When I was obsessing over my decision to return to work. I wrote a couple of letters to my daughter for her to read when she grew up. I felt my decisions would impact how she viewed me and how she felt about herself. My thoughts and feelings on this topic are my own only. I do not intend to hurt anyone who chose to go back to work.
I was a phone call away from returning myself: a “no” that once uttered could have been a “yes”.
To My Daughter Emma:
After much careful consideration…I decided to not return to work after my extended leave of absence after the birth of you and your brother.
I strongly believe that a woman’s education, career development and more importantly self-development are important and should NOT be thrown away based on her relationships alone. A decision as important as leaving the work force has to be a carefully considered one.

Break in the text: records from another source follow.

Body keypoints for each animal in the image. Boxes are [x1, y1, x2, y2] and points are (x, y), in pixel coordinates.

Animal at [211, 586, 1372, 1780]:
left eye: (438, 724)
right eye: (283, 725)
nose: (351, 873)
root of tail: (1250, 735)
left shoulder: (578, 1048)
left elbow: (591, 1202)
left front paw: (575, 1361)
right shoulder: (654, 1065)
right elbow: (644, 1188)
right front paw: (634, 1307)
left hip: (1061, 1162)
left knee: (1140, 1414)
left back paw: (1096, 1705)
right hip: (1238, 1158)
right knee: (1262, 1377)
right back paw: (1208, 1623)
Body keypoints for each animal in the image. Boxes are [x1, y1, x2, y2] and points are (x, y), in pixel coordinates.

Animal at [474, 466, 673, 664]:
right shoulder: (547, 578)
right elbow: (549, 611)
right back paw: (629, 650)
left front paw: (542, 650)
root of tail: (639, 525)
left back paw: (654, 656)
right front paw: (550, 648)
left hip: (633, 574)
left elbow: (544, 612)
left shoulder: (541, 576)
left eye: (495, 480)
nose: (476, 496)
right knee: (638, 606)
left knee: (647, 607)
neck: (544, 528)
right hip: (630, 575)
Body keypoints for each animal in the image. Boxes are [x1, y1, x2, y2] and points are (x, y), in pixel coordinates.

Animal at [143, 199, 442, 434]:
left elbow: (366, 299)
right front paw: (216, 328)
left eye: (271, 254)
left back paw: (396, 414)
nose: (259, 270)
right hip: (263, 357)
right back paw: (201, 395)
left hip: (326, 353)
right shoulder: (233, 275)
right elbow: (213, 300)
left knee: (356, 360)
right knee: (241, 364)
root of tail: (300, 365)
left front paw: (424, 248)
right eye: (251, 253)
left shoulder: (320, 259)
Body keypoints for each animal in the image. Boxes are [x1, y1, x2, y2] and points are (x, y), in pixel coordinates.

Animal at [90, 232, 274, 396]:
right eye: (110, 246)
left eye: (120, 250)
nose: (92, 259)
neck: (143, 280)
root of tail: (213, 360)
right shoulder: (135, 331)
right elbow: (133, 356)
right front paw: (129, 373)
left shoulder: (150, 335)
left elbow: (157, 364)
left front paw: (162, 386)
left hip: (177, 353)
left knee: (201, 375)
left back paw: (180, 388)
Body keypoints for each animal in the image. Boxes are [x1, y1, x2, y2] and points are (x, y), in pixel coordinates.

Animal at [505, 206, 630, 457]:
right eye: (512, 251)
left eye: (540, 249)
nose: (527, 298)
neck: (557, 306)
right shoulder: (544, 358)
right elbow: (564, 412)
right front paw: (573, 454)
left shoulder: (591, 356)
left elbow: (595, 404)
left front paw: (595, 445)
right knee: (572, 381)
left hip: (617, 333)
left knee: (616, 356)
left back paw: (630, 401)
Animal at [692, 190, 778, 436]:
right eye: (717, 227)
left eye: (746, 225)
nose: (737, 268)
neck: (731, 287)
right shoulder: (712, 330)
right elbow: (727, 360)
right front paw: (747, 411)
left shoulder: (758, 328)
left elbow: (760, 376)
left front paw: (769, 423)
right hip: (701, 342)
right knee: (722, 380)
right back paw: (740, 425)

In our family’s case we believed we were gaining very little by my return to work. I was 100% confident in my relationship with your dad and the common goal of us working together (if I felt that I did not have a strong relationship I would never have given up my job BECAUSE it would reduce my financial power). The choice to stay home for a period of time was made to spend extra time with you at the sacrifice of other things: I will admit that you and your brother have not had swimming lessons and you are two-years old (insert audible gasp from the parent crowd). You did not receive a birthday gift for your first or second birthdays instead we went on a family outing (double gasp). Any new clothes that you have worn in two years has been a gift from family and friends (GASPPPPPP). There are pros and cons to working and having a double income. It is a trade-off.
As a woman I feel empowered to be able to make the choice to stay home. I wasn’t told that I had to. I wasn’t forced into the decision. I still have equal power in my marriage. I have a strong sense of our family’s finances and equal purchasing power. These are important points to consider. Money is power. I am not any less of a person because I don’t have an employee number. My dreams and aspirations are intact even though my wardrobe is in shambles.
To my daughter – you have a choice to be who you want to be. You can have it all but sometimes the costs of having it all at once are way too high. This was the case for me. The cost of having a career, raising three children in these early years and the small monetary gain was too high. I shed tears for what I thought I wanted. I shed tears for letting go of material and career-related aspirations. But I can assure you that I feel stronger than ever once I focused on things that are more important to me. It still stings when I am referred to as “unemployed” or “just a stay at home mom”…at the end of the day that is my pride and nothing more.